In accordance with Ellison’s hopes, the collection did prove to be a major intervention in the field, both demonstrating the market for and possibilities of some of these controversial topics. Both the anthology itself and a number of individual stories received critical acclaim and awards, and Ellison followed up the success of the anthology with a larger sequel,
Again Dangerous Visions,
in 1972. Again, Ellison invited authors to contribute stories on edgy or “unpublishable” subjects.

Authors responded with material that continued to push the boundaries of cultural taboos. Joanna Russ’ “When it Changed” explores the reestablishing of contact between Earth and “Whileaway,” a colony where a gender-specific plague has killed off all men several generations before. The remaining female settlers use artificial technology to create female children from fused ova, raised by female married couples. The astronauts anticipate an enthusiastic response from the inhabitants to resuming “normal” lives with the addition of men from Earth. However, the colonists, who have done away with established gender roles, resist the transformation of their culture, threatening the men with firearms. Russ’ story questions cultural assumptions about gender and sexuality, asserting the validity of an all-female culture and the limitations of gendered roles and expectations. Ursula K. LeGuin’s “The Word For World in Forest” critiques imperialist practices and attitudes. The story follows the exploitation by Earthlings of the smaller peaceful natives of the planet Athshe, who the Earthlings enslave and brutalize. After a number of atrocities, including the brutal rape of one native woman who later dies of her wounds, the Athsheans develop the idea of armed resistance and retaliate against the Terrans, culminating in their final slaughter of many of the human colonists, especially human women whom they see as particularly threatening to their long term society in their ability to produce new human colonists. The story criticizes military occupation and control as well as wartime atrocities, hotly debated topics in the late 1960s and early 1970s during the height of the Vietnam War.

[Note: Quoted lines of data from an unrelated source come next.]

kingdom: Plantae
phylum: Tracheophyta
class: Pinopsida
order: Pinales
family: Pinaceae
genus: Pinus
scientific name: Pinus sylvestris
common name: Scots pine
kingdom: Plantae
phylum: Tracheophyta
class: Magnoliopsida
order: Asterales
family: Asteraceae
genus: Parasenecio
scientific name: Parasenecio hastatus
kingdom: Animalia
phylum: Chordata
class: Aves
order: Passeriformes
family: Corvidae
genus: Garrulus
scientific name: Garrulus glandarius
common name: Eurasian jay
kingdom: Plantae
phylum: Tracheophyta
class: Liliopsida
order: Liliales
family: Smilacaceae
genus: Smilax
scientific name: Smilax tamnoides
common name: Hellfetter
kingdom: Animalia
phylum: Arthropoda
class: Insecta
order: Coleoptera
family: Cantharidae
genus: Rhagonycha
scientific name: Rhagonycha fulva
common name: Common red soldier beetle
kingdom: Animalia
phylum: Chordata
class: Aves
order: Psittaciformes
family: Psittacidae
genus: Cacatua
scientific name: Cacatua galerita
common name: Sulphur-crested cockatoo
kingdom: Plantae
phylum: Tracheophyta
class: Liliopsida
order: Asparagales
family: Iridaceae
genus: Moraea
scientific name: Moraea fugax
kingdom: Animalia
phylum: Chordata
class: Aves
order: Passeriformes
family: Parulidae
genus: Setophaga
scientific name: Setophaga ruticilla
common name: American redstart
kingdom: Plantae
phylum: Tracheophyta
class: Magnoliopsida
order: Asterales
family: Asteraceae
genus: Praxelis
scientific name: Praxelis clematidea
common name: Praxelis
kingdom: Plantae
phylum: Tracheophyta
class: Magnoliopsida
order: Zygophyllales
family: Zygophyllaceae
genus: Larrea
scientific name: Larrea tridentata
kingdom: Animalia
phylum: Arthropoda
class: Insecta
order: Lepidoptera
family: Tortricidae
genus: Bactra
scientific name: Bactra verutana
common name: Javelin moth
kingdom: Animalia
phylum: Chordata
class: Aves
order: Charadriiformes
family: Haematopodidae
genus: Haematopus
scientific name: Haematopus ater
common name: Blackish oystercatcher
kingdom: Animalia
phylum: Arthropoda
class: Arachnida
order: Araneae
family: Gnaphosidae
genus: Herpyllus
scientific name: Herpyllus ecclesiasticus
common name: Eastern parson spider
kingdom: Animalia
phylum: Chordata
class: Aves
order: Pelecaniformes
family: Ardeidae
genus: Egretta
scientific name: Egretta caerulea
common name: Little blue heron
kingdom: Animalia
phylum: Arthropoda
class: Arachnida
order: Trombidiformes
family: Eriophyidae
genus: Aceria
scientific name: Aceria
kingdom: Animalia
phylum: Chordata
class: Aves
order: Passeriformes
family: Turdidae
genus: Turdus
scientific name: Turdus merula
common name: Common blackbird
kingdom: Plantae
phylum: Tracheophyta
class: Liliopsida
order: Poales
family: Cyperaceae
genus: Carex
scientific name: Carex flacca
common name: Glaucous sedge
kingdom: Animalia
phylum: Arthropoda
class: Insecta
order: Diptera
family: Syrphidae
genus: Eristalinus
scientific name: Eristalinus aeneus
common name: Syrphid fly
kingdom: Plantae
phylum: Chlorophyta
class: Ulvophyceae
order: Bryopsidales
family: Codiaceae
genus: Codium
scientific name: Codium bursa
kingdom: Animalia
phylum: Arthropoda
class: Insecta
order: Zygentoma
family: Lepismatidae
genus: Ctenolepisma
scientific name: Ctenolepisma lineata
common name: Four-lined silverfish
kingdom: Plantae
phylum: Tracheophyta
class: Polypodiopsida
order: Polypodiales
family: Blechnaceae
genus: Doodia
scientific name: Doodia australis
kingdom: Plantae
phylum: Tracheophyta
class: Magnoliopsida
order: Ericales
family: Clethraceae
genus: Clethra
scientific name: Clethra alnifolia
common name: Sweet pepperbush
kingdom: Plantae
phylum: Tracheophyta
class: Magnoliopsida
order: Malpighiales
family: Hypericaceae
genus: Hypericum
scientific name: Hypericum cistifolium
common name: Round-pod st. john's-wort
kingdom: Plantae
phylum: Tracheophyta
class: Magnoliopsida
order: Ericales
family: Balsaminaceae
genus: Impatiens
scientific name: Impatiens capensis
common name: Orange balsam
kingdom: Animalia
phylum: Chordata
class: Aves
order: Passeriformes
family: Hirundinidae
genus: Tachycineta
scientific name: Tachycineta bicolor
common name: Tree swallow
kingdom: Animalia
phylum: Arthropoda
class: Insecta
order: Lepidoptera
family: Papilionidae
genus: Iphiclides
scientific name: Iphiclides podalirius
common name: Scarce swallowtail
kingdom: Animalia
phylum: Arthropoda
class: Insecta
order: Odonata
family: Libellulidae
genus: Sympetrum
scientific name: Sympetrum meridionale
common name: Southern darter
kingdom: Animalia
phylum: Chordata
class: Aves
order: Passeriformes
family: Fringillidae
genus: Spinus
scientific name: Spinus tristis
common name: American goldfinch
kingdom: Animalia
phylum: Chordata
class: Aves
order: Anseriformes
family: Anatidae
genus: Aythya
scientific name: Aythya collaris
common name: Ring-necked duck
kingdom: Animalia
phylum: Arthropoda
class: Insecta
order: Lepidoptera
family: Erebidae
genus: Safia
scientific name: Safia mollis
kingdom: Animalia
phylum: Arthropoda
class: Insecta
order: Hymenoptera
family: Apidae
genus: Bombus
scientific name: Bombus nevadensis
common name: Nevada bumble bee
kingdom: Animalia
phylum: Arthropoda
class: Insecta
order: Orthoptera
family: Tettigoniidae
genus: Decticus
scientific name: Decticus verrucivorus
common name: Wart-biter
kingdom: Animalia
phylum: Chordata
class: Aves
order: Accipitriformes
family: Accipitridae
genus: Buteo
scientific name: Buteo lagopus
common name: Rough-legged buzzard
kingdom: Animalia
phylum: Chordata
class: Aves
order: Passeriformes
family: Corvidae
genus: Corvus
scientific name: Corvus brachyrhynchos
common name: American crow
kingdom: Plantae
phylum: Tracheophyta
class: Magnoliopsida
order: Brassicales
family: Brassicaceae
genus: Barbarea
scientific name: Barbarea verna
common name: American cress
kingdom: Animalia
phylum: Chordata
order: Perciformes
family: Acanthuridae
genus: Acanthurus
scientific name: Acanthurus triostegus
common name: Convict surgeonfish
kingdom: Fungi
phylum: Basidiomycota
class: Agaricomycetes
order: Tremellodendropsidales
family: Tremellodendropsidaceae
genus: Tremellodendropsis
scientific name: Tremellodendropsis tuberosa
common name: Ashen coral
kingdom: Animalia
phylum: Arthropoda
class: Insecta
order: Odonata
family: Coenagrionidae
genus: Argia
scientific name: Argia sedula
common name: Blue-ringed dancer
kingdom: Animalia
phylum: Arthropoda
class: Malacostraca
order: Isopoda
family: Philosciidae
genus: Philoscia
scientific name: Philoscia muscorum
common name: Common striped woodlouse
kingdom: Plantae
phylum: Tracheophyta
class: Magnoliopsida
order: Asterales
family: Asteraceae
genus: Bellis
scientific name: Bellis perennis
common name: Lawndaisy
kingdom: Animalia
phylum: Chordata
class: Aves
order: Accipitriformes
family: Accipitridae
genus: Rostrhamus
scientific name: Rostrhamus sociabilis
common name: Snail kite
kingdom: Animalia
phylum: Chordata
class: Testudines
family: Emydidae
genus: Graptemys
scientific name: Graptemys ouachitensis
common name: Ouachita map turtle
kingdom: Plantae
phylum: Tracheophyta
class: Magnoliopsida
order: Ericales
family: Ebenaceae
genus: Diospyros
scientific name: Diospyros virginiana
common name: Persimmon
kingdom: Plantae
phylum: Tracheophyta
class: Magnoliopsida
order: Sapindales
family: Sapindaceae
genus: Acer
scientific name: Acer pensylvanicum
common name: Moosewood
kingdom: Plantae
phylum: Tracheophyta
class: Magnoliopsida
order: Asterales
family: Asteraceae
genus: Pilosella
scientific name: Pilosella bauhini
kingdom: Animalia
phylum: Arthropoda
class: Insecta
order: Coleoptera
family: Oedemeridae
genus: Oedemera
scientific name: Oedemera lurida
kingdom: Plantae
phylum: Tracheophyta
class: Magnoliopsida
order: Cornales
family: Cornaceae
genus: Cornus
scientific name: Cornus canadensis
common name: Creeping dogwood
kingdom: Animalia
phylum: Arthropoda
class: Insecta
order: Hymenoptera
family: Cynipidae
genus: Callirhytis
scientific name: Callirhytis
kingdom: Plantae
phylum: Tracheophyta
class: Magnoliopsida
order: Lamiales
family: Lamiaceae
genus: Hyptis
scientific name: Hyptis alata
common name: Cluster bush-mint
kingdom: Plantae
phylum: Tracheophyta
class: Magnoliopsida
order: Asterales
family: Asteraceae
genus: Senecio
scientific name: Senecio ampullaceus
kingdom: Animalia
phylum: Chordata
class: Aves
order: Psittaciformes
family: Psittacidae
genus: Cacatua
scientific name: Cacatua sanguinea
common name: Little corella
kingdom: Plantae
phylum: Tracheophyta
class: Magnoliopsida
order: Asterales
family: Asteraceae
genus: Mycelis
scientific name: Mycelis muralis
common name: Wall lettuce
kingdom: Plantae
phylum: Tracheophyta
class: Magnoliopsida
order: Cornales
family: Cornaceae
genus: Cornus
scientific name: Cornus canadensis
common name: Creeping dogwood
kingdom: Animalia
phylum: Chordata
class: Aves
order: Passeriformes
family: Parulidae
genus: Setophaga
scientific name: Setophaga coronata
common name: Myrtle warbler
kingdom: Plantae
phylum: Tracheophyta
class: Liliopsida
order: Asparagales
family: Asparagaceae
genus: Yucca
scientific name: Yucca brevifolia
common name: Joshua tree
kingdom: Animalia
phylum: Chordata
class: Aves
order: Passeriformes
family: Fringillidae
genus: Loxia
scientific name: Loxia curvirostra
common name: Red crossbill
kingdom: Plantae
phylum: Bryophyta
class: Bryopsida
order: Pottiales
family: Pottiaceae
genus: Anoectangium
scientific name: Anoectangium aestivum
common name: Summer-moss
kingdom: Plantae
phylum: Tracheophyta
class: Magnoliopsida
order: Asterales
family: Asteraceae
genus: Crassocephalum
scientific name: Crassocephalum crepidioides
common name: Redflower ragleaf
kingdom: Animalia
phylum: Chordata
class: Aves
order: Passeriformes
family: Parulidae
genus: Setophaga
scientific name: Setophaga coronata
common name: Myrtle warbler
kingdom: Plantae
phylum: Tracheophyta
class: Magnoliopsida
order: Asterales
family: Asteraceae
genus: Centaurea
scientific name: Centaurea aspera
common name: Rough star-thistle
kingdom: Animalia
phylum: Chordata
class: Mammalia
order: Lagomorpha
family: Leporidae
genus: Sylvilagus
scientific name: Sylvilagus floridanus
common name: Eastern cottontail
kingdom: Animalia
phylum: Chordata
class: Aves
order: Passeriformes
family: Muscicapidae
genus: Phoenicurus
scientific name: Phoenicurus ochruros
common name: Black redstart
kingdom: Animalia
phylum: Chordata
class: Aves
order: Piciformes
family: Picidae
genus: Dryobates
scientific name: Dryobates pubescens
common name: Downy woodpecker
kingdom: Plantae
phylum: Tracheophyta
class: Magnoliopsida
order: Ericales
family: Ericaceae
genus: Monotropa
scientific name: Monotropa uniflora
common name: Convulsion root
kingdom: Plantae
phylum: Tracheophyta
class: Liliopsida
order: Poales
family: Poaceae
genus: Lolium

In addition to stories that examine aspects of society that prove harmful or constraining for humans, the anthology contains a polemic endorsement of animal rights, Piers Anthony’s “In the Barn.” Anthony’s story advocates for animal rights by dramatizing the cultivation of human beings as domestic animals. In the story, Hitch, an investigator from Earth Prime travels to a newly discovered parallel Earth (#722) that seems to contain no animals, but a large number of barns. Working as a farmhand, Hitch discovers that on this Earth, a slave class of humans are reduced to near-animal intelligence through a program of sensory deprivation in infancy along with the removal of their thumbs and tongues. Females are raised primarily as milk animals, maintained in conditions similar to large commercial dairy farms, while males are culled as useless except for a small number kept for breeding purposes. Hitch is horrified and disgusted, returning to Earth only to be confronted with the parallel conditions in which animals are kept on Earth Prime. The story has been described by Anthony as “a message story intended to be an animal-rights shocker.”

Again Dangerous Visions
also received critical acclaim within the Science Fiction community and Ellison announced plans for a third collection,
The Last Dangerous Visions
. This final collection has never seen print, although Ellison continues to retain copyright on the stories collected for the anthology. The influence of the first two collections, however, strongly influenced the shape of the field, expanding markets for edgy science fiction stories and encouraging continued experimentation with socially taboo subjects. These explorations are more frequent and more readily published.